====== DOCUMENT SEGMENT

# java moss



## SUE MERCER (15 Aug 2013)

I've been soaking my pieces of wood in a bucket. My moss hass arrived today,  can I use super glue on the wet wood?


----------



## tomh (15 Aug 2013)

I did it on 'damp' rocks, ie no actual water, and it was fine although I used the gel version. Just be a careful how much you use and how much moss you cover it with or you will get lots of white patches of glue (although I suppose the moss will eventually cover it). On my wood I used fishing line to attach it, which I prefered personally.


----------



## SUE MERCER (15 Aug 2013)

Thanks for the rapid reply.  Ive tried fishing line and found that I need 3 pairs of hands. I'll try to find some jel super glue as you suggested


----------



## SUE MERCER (17 Aug 2013)

I've now tried both methods of attaching my java moss onto my wood and some stones,  also trying it on some cut down mushroom crates.  As these are plastic they floated so ended up having to tie small stones from the garden onto the bottom.I'm now waiting to see which method works out best.
I seem to have bought far to much,  so I'm keeping it fresh in jars on the windowsill. Hope this worksl


----------



## Gary Nelson (17 Aug 2013)

SUE MERCER said:


> I seem to have bought far to much,  so I'm keeping it fresh in jars on the windowsill. Hope this worksl



That's how I keep mine, just rinse it under the tap daily and put back into fresh water


----------



## SUE MERCER (17 Aug 2013)

Great, thanks


----------

============
====== SUPPLIED INFORMATION

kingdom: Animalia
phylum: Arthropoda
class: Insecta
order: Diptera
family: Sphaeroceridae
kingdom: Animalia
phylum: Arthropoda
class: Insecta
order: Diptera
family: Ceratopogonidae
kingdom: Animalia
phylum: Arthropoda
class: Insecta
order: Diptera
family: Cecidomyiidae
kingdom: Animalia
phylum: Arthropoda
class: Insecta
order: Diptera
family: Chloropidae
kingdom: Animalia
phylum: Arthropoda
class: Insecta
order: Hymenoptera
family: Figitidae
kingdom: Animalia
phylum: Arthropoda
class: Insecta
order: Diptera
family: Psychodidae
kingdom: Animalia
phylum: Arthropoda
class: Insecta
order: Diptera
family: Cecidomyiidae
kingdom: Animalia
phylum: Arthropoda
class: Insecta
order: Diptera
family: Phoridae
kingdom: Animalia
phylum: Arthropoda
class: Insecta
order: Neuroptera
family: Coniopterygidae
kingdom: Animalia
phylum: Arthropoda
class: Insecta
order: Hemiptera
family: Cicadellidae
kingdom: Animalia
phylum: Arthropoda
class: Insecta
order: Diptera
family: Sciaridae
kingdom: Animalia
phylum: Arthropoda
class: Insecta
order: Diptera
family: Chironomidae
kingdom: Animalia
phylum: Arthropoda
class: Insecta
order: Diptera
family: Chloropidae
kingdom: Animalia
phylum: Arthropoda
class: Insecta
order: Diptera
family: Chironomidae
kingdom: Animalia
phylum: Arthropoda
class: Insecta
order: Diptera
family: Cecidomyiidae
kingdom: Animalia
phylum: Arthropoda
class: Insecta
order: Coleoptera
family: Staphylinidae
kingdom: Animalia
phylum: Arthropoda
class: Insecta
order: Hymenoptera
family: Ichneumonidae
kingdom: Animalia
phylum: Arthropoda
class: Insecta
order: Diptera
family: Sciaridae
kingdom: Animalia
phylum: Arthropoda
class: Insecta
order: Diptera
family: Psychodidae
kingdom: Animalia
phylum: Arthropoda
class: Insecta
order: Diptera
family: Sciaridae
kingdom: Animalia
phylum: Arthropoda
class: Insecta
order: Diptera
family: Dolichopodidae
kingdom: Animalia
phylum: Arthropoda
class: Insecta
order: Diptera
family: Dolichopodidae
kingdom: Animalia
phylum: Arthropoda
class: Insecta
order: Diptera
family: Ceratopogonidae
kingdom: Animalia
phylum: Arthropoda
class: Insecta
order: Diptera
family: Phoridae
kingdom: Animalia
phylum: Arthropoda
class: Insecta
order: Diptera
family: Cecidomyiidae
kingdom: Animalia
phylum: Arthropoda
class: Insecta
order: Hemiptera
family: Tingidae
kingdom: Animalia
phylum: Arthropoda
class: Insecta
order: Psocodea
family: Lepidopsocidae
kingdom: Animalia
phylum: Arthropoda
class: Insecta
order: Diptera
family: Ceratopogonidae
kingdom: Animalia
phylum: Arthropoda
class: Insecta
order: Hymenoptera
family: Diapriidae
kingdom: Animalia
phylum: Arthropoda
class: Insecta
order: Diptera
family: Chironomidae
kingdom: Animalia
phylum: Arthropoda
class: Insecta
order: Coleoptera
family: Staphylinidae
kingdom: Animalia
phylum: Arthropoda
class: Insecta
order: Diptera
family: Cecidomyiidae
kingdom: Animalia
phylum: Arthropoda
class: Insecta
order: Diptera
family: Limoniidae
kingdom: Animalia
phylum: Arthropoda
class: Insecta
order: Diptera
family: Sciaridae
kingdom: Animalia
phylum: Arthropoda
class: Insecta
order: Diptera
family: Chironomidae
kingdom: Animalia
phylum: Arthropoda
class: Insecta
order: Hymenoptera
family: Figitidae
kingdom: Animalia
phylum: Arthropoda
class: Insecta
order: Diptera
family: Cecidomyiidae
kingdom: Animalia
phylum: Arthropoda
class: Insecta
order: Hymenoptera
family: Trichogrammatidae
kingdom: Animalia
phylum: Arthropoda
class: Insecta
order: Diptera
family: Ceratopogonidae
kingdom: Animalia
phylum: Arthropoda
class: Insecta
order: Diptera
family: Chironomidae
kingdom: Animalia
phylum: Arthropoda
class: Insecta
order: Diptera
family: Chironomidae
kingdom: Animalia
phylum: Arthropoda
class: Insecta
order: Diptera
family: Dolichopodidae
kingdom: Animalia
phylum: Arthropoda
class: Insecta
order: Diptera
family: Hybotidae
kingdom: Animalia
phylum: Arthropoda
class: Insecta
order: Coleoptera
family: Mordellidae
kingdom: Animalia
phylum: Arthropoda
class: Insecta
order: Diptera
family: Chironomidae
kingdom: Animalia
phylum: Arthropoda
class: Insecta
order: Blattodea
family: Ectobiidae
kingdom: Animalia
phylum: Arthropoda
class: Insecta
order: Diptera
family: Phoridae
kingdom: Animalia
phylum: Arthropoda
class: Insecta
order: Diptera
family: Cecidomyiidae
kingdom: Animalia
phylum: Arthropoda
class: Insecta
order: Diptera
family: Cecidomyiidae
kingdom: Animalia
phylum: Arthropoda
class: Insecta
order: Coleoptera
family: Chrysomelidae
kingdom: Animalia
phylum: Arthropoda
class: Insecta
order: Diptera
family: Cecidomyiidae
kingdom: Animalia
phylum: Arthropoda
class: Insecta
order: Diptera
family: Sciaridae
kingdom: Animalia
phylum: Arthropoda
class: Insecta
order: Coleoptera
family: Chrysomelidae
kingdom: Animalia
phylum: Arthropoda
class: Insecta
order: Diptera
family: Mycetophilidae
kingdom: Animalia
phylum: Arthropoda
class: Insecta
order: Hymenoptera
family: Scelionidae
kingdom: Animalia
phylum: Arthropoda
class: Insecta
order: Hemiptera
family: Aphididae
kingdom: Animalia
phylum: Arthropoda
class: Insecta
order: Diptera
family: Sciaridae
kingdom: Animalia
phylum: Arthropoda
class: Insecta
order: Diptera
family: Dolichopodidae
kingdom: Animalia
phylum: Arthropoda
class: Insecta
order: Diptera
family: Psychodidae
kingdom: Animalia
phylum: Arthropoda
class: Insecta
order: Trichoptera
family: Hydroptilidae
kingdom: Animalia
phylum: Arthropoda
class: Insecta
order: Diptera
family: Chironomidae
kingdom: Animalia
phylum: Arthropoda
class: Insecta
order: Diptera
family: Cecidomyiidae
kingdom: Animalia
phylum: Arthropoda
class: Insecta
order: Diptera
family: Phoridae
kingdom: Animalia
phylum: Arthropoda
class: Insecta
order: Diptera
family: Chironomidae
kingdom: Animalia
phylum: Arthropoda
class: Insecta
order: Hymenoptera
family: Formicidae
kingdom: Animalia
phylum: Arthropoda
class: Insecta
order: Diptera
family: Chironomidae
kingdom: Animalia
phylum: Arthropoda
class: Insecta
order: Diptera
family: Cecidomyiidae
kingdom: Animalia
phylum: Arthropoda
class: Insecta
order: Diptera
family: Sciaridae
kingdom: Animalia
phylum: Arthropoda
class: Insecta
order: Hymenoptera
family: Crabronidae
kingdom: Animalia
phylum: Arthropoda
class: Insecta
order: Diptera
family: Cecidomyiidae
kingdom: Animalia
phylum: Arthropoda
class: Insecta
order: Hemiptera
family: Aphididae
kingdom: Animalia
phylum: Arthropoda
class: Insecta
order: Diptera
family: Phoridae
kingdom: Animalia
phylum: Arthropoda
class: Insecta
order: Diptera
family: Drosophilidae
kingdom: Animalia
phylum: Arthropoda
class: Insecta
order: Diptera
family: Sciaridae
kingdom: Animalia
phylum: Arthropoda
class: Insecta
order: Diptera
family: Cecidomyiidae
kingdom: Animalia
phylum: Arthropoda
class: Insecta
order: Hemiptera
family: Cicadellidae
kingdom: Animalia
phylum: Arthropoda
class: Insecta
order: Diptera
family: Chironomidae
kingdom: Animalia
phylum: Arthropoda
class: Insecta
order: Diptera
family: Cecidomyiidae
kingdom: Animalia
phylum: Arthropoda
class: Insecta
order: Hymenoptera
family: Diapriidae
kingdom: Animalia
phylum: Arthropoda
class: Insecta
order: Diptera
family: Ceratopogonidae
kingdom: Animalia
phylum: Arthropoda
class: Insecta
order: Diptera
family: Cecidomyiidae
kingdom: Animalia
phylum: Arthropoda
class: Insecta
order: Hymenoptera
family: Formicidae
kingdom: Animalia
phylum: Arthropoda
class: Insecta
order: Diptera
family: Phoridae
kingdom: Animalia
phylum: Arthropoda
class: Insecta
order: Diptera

============

EXERCISE BRIEF: Repeat the java moss thread from "I've now tried" to "works out best.", swapping "stones" for "pebbles".

RESPONSE TO THE EXERCISE:
I've now tried both methods of attaching my java moss onto my wood and some pebbles,  also trying it on some cut down mushroom crates.  As these are plastic they floated so ended up having to tie small pebbles from the garden onto the bottom.I'm now waiting to see which method works out best.